Editor: Part 2, in which Professor Litman attempts to "articulate principles on which copyright experts across the copyright political spectrum might be able to agree," will publish tomorrow.

1  Compare, e.g, Pamela Samuelson, Preliminary Thoughts on Copyright Reform, Utah L. Rev. (2007) with, e.g., David Nimmer, Codifying Copyright Responsibly, 51 UCLA L. Rev. 1233 (2004) and Protecting Copyright and Innovation in a Post-Grokster World: Hearing Before the Senate Comm. On the Judiciary, 109th Cong. (Sept. 28, 2005) (testimony of Marybeth Peters, Register of Copyrights).
2  17 U.S.C. § 114 (“Scope of Exclusive Rights in Sound Recordings”).

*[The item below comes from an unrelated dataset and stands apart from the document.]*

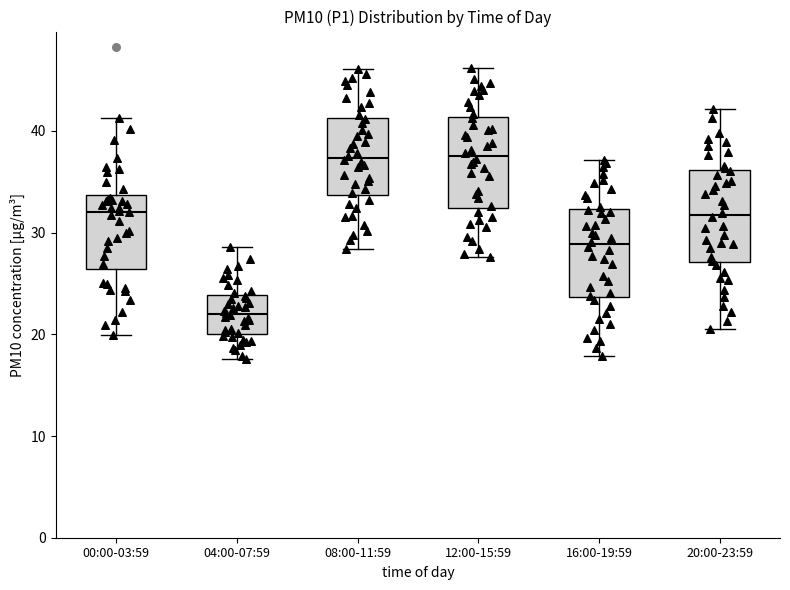

Where is the upper edge of the box for 04:00-07:59 on the y-axis? The values are not printed on the chart, so give them approximately, as read against the axis.

24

3  See, e.g., Capitol Records v. Bertelsmann, 377 F. Supp. 2d 796 (N.D. Cal. 2005); Viacom International v. YouTube, Inc., No. 07-CV-2103 (S.D.N.Y. filed March 13, 2007); Capitol Records, Inc. v. Thomas, No. 06-CV-1497 (D. Minn. 2007).

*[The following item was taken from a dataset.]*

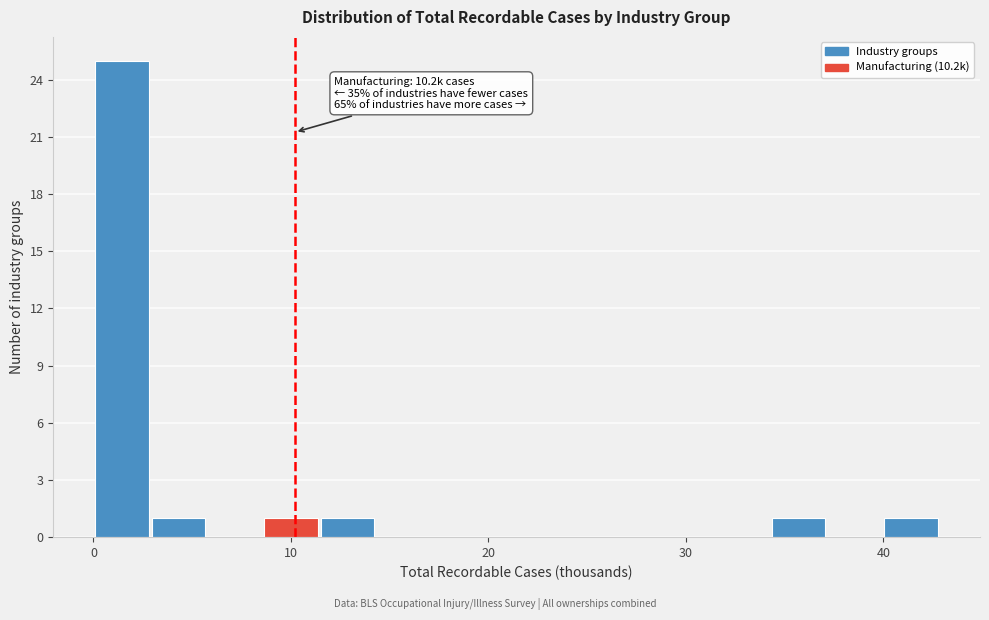

Around what value on the x-axis is the tallest bar? Give the approximate position of its centre, as read against the axis.

1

4  CBS, Inc. et. al, Copyright Principles for User-Generated Services (Oct. 18, 2007); the GNU General Public License (June 29, 2007); Microsoft, Inc., Microsoft Windows Vista Home Basic English End User License Agreement (visited Nov. 12, 2007); see generally Prof. Margaret Jane Radin, The Evolution of Contracts in the Digital Era (Seminar, Fall 2007).

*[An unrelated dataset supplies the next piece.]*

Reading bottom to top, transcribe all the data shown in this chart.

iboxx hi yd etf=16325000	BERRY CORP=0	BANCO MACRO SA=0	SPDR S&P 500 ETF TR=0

5  See, e.g., Brief Amicus Curiae Americans for Tax Reform in Cartoon Network, LP v. Cable News Network, LP, No. 07-1480-CV(L) (2d Cir. filed July 11, 2007) at 15-16.
6  E.g., Adelphi Charter on Creativity, Innovation and Intellectual Property (Oct. 13, 2005); CBS, Inc. et. al., Principles for User-Generated Content Services, supra note 4; Center for Democracy and Technology, Protecting Copyright and Internet Values: A Balanced Path Forward (Spring 2005); EFF et. al., Fair Use Principles for User-Generated Video Content (Oct. 31, 2007).
7  See National Information Infrastructure Task Force Working Group on Intellectual Property, Public Hearing on Intellectual Property Issues Involved in the Information Infrastructure (Nov. 18, 1993), (testimony of Gary J. Shapiro, Home Recording Rights Coalition); id. (testimony of Ronald J. Palensky, Information Technology As’sn of America).